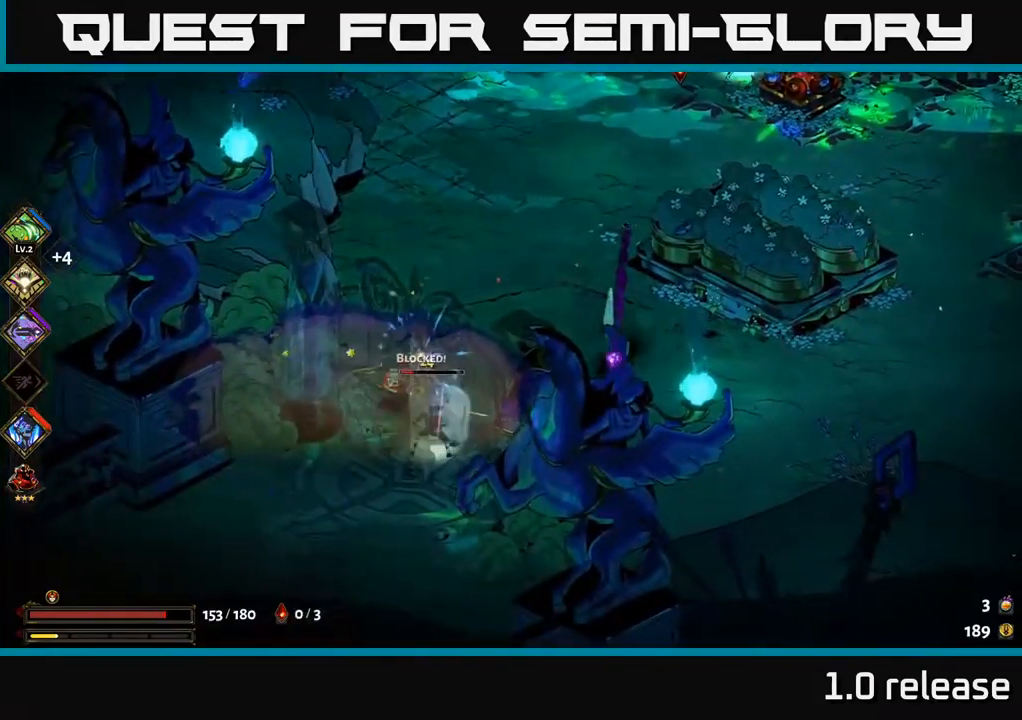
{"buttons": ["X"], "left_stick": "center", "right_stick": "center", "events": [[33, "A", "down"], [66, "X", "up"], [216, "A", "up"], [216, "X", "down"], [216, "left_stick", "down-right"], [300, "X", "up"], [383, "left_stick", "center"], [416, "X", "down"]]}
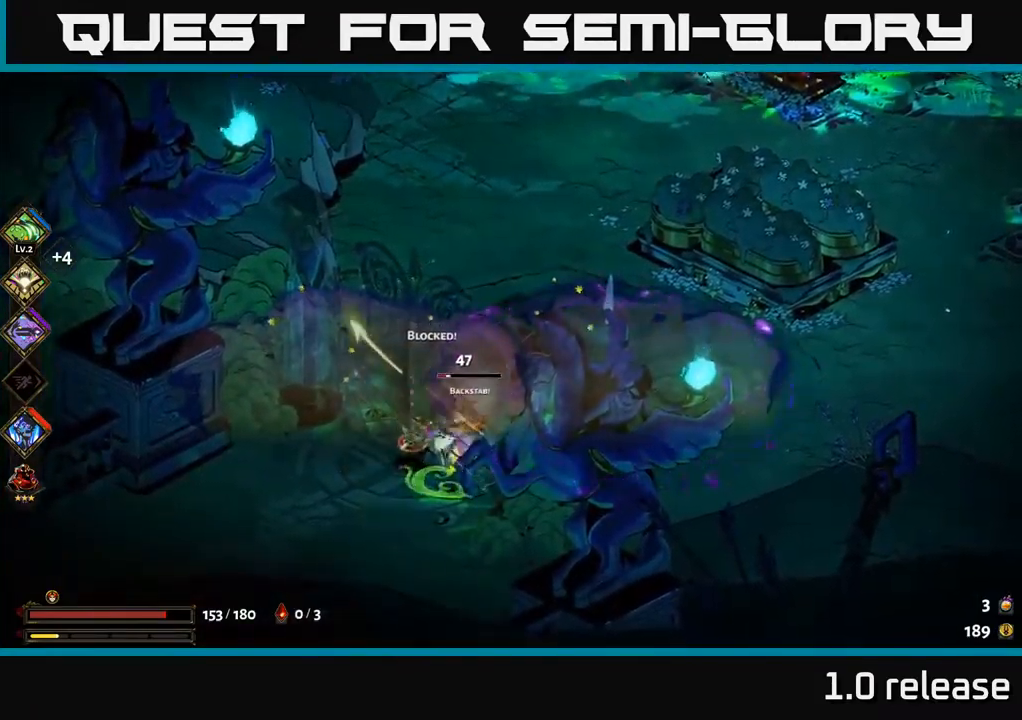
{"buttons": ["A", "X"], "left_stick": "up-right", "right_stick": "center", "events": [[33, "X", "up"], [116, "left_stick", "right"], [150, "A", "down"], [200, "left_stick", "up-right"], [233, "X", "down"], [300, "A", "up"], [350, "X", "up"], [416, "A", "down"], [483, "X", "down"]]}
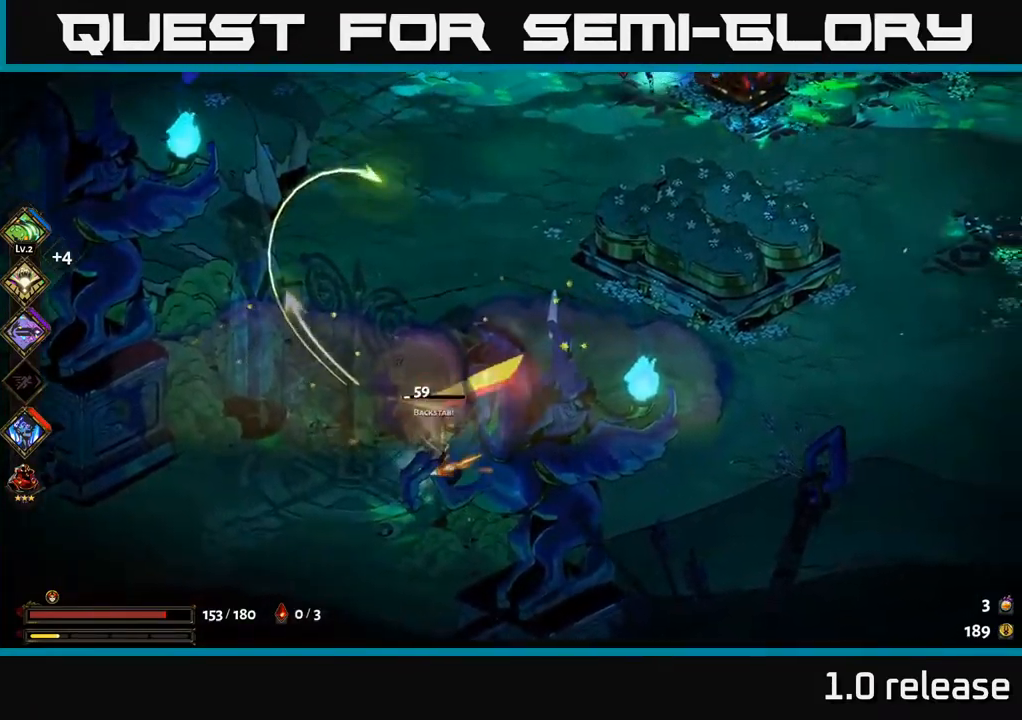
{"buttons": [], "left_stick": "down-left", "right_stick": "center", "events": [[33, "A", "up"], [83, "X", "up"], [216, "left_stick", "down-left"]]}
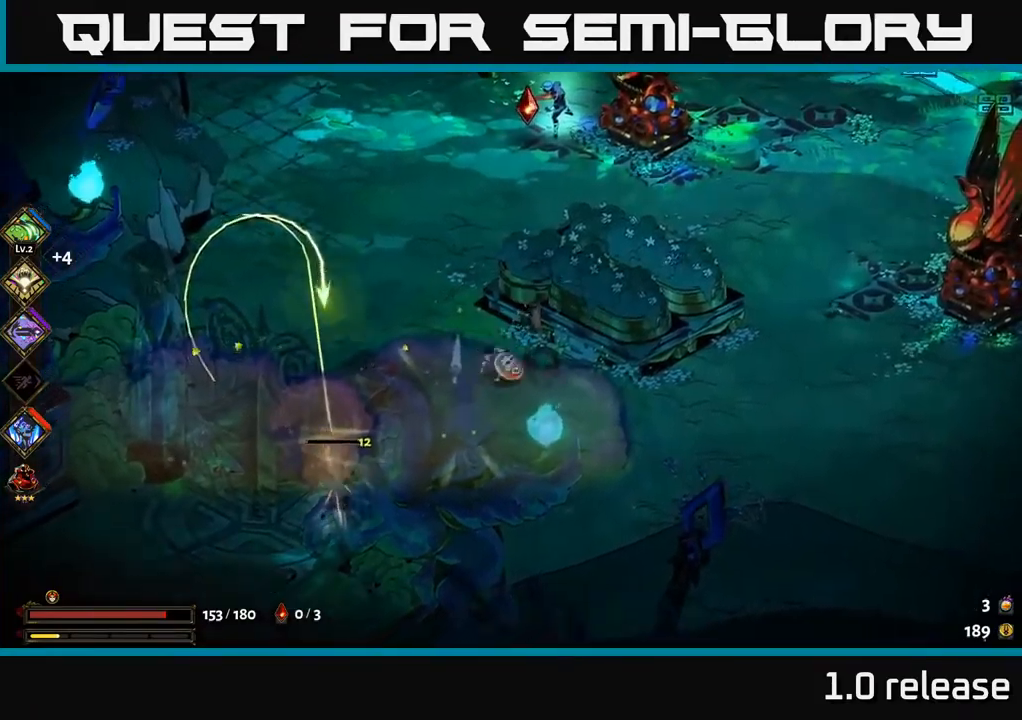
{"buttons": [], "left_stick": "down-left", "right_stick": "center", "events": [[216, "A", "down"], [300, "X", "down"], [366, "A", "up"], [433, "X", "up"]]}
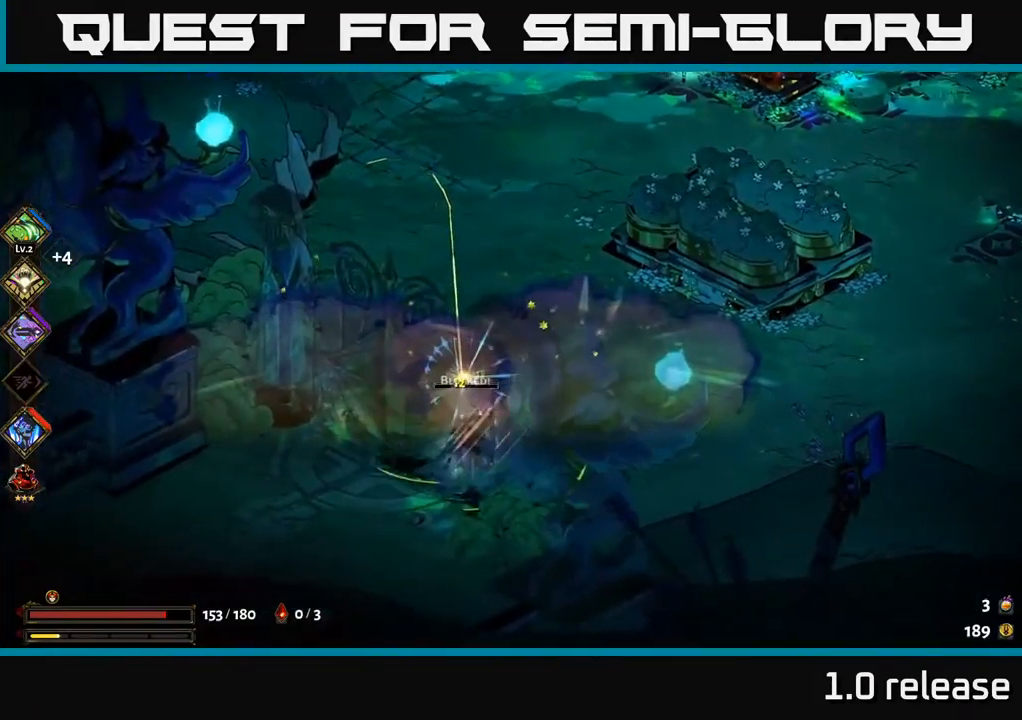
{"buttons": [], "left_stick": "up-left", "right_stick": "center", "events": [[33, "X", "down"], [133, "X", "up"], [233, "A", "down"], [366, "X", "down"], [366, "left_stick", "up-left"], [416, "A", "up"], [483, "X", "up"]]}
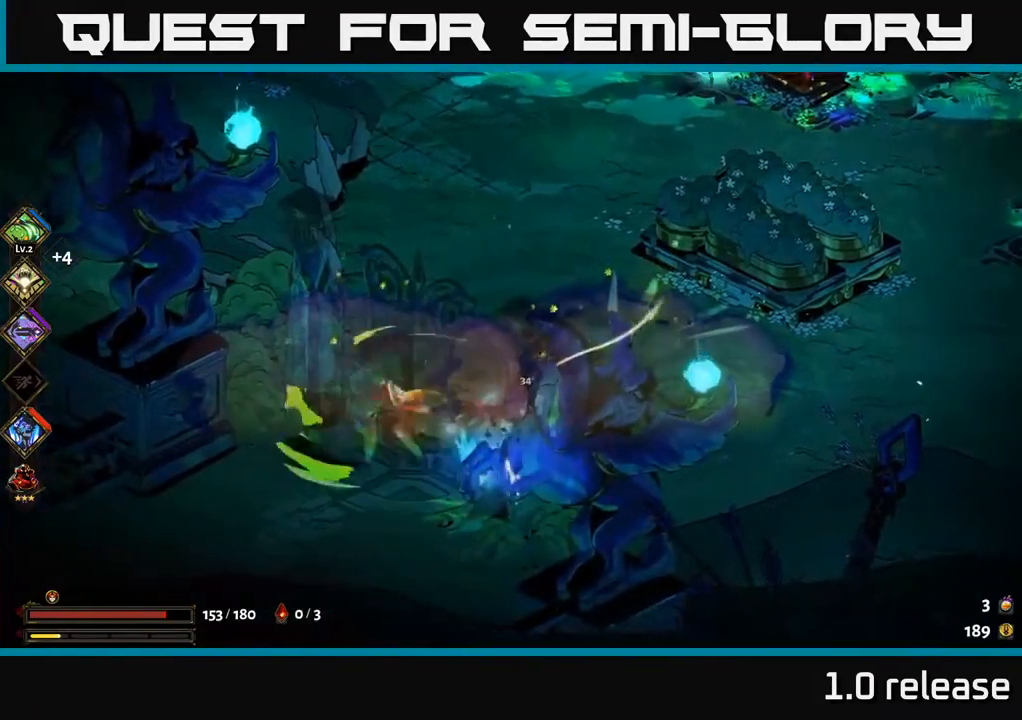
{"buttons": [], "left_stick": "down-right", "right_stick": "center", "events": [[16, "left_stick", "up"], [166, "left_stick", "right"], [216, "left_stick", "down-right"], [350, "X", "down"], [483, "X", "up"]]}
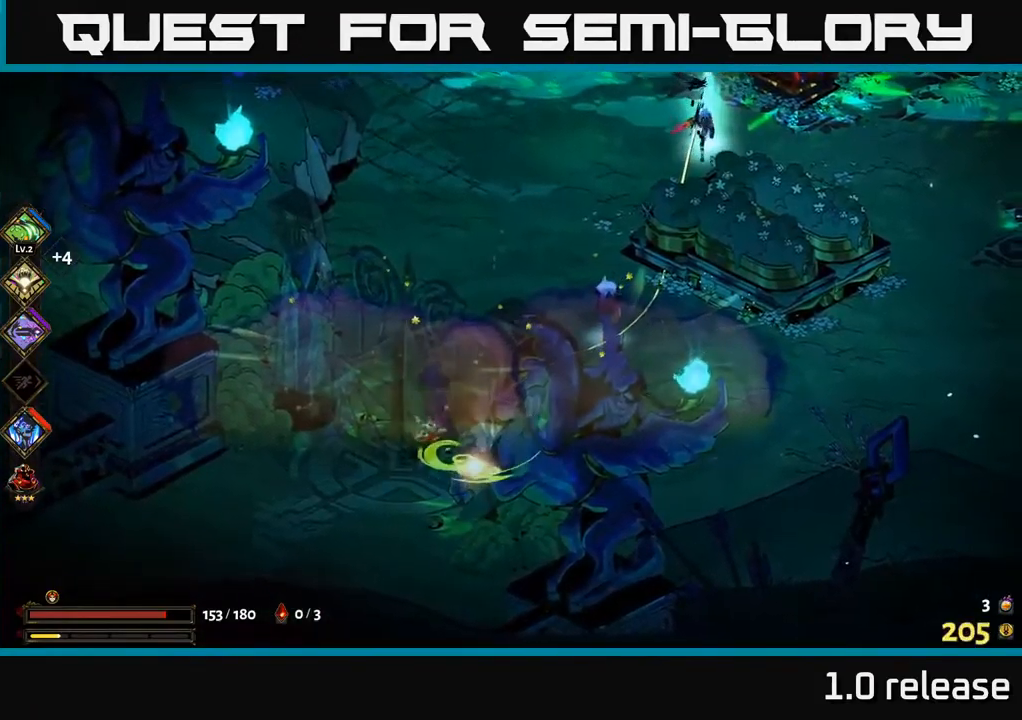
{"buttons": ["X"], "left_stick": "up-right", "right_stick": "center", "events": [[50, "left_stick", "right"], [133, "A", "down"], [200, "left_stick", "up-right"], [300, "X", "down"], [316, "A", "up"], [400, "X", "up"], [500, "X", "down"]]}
______
Action item: Go through the data and return every word of it verbatim, leaving out the pictures.

Solution to this problem:
{"buttons": ["X"], "left_stick": "center", "right_stick": "center", "events": [[33, "A", "down"], [66, "X", "up"], [216, "A", "up"], [216, "X", "down"], [216, "left_stick", "down-right"], [300, "X", "up"], [383, "left_stick", "center"], [416, "X", "down"]]}
{"buttons": ["A", "X"], "left_stick": "up-right", "right_stick": "center", "events": [[33, "X", "up"], [116, "left_stick", "right"], [150, "A", "down"], [200, "left_stick", "up-right"], [233, "X", "down"], [300, "A", "up"], [350, "X", "up"], [416, "A", "down"], [483, "X", "down"]]}
{"buttons": [], "left_stick": "down-left", "right_stick": "center", "events": [[33, "A", "up"], [83, "X", "up"], [216, "left_stick", "down-left"]]}
{"buttons": [], "left_stick": "down-left", "right_stick": "center", "events": [[216, "A", "down"], [300, "X", "down"], [366, "A", "up"], [433, "X", "up"]]}
{"buttons": [], "left_stick": "up-left", "right_stick": "center", "events": [[33, "X", "down"], [133, "X", "up"], [233, "A", "down"], [366, "X", "down"], [366, "left_stick", "up-left"], [416, "A", "up"], [483, "X", "up"]]}
{"buttons": [], "left_stick": "down-right", "right_stick": "center", "events": [[16, "left_stick", "up"], [166, "left_stick", "right"], [216, "left_stick", "down-right"], [350, "X", "down"], [483, "X", "up"]]}
{"buttons": ["X"], "left_stick": "up-right", "right_stick": "center", "events": [[50, "left_stick", "right"], [133, "A", "down"], [200, "left_stick", "up-right"], [300, "X", "down"], [316, "A", "up"], [400, "X", "up"], [500, "X", "down"]]}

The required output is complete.